**TASK**
Images excluded, repeat each entry below exactly.

= = = =

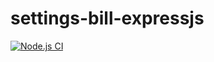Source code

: # settings-bill-expressjs
[![Node.js CI](https://github.com/LeCodeGuy/settings-bill-expressjs/actions/workflows/node.js.yml/badge.svg)](https://github.com/LeCodeGuy/settings-bill-expressjs/actions/workflows/node.js.yml)
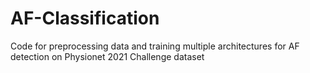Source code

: # AF-Classification
Code for preprocessing data and training multiple architectures for AF detection on Physionet 2021 Challenge dataset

= = = =

**TASK SOLUTION**
Source code

: # settings-bill-expressjs
[![Node.js CI](https://github.com/LeCodeGuy/settings-bill-expressjs/actions/workflows/node.js.yml/badge.svg)](https://github.com/LeCodeGuy/settings-bill-expressjs/actions/workflows/node.js.yml)
Source code

: # AF-Classification
Code for preprocessing data and training multiple architectures for AF detection on Physionet 2021 Challenge dataset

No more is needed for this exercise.